Brazilian Government Licitation Scraper.py

#%%
# This a training code scraper with studies porposese, using scrapy lib. The tutorial used https://oxylabs.io/blog/python-web-scraping
# We are going to scrape some brazilian government licitation from http://comprasnet.gov.br/ConsultaLicitacoes/ConsLicitacao_Filtro.asp
# You can find some documentation on http://compras.dados.gov.br/licitacoes/v1/licitacoes.html?

# You need to install the right version of ChromeDriver according to your current browser. Link: https://chromedriver.chromium.org/downloads

# Importing libraries.

import pandas as pd
from bs4 import BeautifulSoup
from selenium import webdriver
from selenium.webdriver.common.by import By
from selenium.webdriver.support.ui import WebDriverWait
from selenium.webdriver.support import expected_conditions as EC

#%%
# Defining the objects where our data is going to be saved.
title_licitation = []
content_licitation = []

# Insert the web address where the data is storaged inside the url object.
url = "http://comprasnet.gov.br/ConsultaLicitacoes/ConsLicitacao_Filtro.asp"

# Starting the webdriver. Insert the correct path to the executable chromedriver file installed in your pc.
driver = webdriver.Chrome(executable_path="c:\windows\webdriver\chromedriver.exe")

# Passing to the webdriver the defined url.
driver.get(url)

# The list_publ_ini is an object where we insert the pairs of initial date and ending date of our licitation search.
# Its a dictionary. You can change the dates according to your desire and right now it is set from 01/01/2021 to 30/04/2021.
list_publ_ini = {"01012021":"15012021","16012021":"31012021","01022021":"15022021","16022021":"28022021","01032021":"15032021","16032021":"31032021","01042021":"15042021","16042021":"30042021"}

#%%

# FOR LOOP
# This is a loop where all the magic happens.
# First we are cleaning all information from the search form because it will work as a loop passing the dates pairs one by one.
# If we do not clean it first, all the old searching arguments will be displayed there.
# It was made like that because the government website just allows us to search with the maximum gap of 15 days.
# The second xpath argument is the initial date imputation.
# The third xpath argument is the final date imputation, passed as the key from our dictionary.
# The forth xpath argument is the selection of all licitation modalities. If you are interested in just a specific modality, just change the xpath here.
# The last xpath argument is the final click to initialize the licitation search.

# WHILE INSIDE THE FOR
# Using BeautifulSoup we can handle the HTML.
# In the first for loop we are looking after the title of the licitation.
# In the second for loop we are looking after all the content from that licitation.
# The try argument is checking if there is more results listed on another page looking for the "Próximo" buttom.
# The government website only display 10 licitation at once.
# The except argument will be actioned when there is not a "Próximo" buttom and will click on the "Nova Pesquisa" buttom to initialize a new search.

for key in list_publ_ini:

    WebDriverWait(driver, 1).until(EC.element_to_be_clickable((By.XPATH, "//input[@name='Limpar']"))).click()
    driver.find_element_by_xpath("//input[@name='dt_publ_ini']").send_keys(key)
    driver.find_element_by_xpath("//input[@name='dt_publ_fim']").send_keys(list_publ_ini[key])
    driver.find_element_by_xpath("//input[@name='chkTodos']").click()
    driver.find_element_by_xpath("//input[@name='ok']").click()

    while True:
        content = driver.page_source
        soup = BeautifulSoup(content, features="lxml")

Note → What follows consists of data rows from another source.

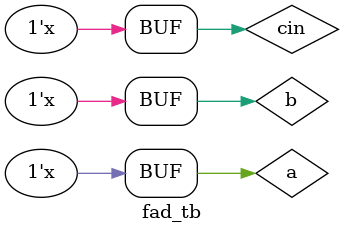
<source format=v>
`timescale 1ns / 1ps
module fad_tb();
wire sum,cout;
reg a,b,cin;
fad a1(a,b,cin,sum,cout);
initial
begin
a=0;
b=0;
cin=0;
end
always #20 a=~a;
always #10 b=~b;
always #5 cin=~cin;
endmodule

</source>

        for a in soup.findAll(attrs={'class':'td_titulo_campo', 'align':'center'}):
            title_licitation.append(a.text.strip())

        for b in soup.findAll(attrs={'style':'padding:10px'}):
            content_licitation.append(b.text.strip())

        try:
            WebDriverWait(driver, 1).until(EC.element_to_be_clickable((By.XPATH,"//input[@name='btn_proximo']"))).click()
        except:
            WebDriverWait(driver, 1).until(EC.element_to_be_clickable((By.XPATH,"//input[@name='Pesquisa']"))).click()
            break
driver.quit()

# Now we have to clean the database in futures code updates.